Они живы, стоят под гусеницами облаков, одни на холме, окруженном лесом – продолжения друг друга и зарытых под ногами истлевших тел.
Саске похож на отца. Он не помнит, но думает, что тот был груб и угрюм, но честен с самим собой. Потому и был убит в глухом перелеске без названия, защищая спину зазевавшегося товарища.
Доблесть. Саске мутит лишь от одного этого слова. И пусть его сто раз назовут трусом люди, ни черта не смыслящие в смерти, он не позволит войне забрать себя. Он не станет повторять подвиг отца, который заключался лишь в том, что в промозглое ноябрьское утро вместо него на крыльце дома обнаружились лишь письмо да серебряные часы с гравировкой.
Через десять лет Саске, очередной раз убегая от прошлого, продал эти часы по дешевке. Мама злилась и крутила передник в руке, а Итачи сидел в углу и глядел на младшего брата не мигая, а на завтрашний день он впервые взял в руки пистолет – пуля попала незнакомцу в форме другой расцветки точно в шею, разрывая сосуд. Еще через год он выстрелил в последний раз и вернулся домой с замотанным плечом и пустым взглядом, а уже к вечеру Саске обнаружил, что целовать своего брата в углу кухни, привстав на носочки, так приятно, как только может быть.
Это знание живет в нем и по сей день. В Итачи же поселился свет – ровное неприметное пламя, которого хватает им с лихвой.
– Скоро дождь пойдет, – говорит Итачи, – нужно возвращаться домой.
Отстраняясь и смущенно поправляя неровно обрезанные пряди, Саске боится увидеть в глазах брата тоску, темную, как свинцовое небо над ними. Но, в конце концов, он находит в них только покой.
И Саске понимает. «Дождь пойдет» – это больше не про разрывающую Итачи изнутри пустоту, не про его сухие, до ужаса сухие недвижимые ресницы.
«Нужно возвращаться домой» – они просто должны управиться со всеми делами быстрее, чем вода зальет остывшие ведра и огород.

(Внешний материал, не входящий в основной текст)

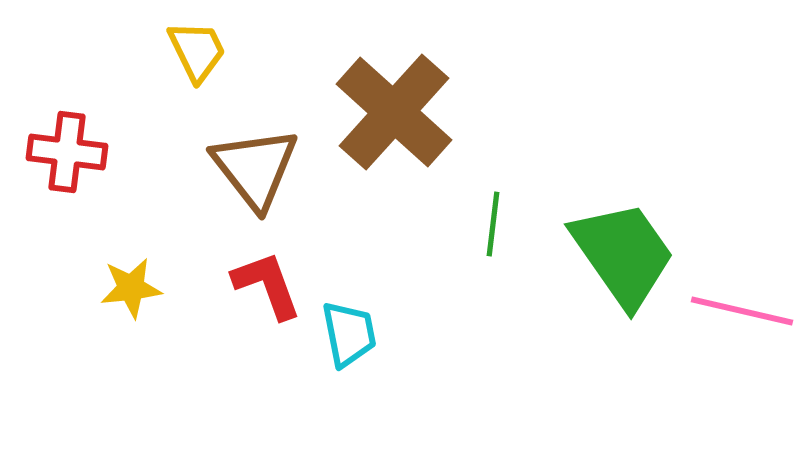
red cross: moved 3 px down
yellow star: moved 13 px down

После работы у Итачи будет болеть спина, у Саске – ноги с вечными мозолями; оранжевое пятно от свечи будет плясать на стене, стук ливня в дрожащее стекло окон – глушить несдержанные стоны. Будет боль и жар, больше тишины, чем голоса, его рубашка на чужих плечах, картина в углу и шерстяное одеяло, а после – новое утро. И они будут дома вдвоем.
– У тебя взбалмошный вид, знаешь? – руки Итачи утопают в складках его одежд: холщовая накидка грузная, вовсе не красящая фигуры брата, – неужели ты что-то успел натворить? Сейчас ведь еще даже не полдень.
Хочется фыркнуть, задорно высунуть язык: да, возможно, Саске никогда не был излишне покладист. Но он уже давно не ребенок.
Еще даже не полдень. Саске не прожил в этом мире и восемнадцати лет, но он действительно многое успел: похоронить родителей в рыхлой, съедаемой червями и корнями хризантем земле, хлебнуть большими глотками обреченность и свободу – когда подглядел сквозь ладошки за изнывающими от войны трупами; когда стягивал один из нелепых нарядов Итачи трясущимися замаранными пальцами.
– Разлил воду, – Саске поджимает губы, надеясь спрятаться за этим жестом, заранее уверенный, что Итачи знает все его мысли, – я снова разлил воду сегодня утром.
– Это ничего. Ничего – что разлил.
Хвататься за эти слова, впускать их в себя, чтобы в один из бесчисленного множества серых дней доставать и отогревать ими конечности – сегодня и всегда Саске делает это, не задумываясь. Сегодня – Саске позволяет себе поверить, Саске хватается за твердую руку своего старшего брата – всегда.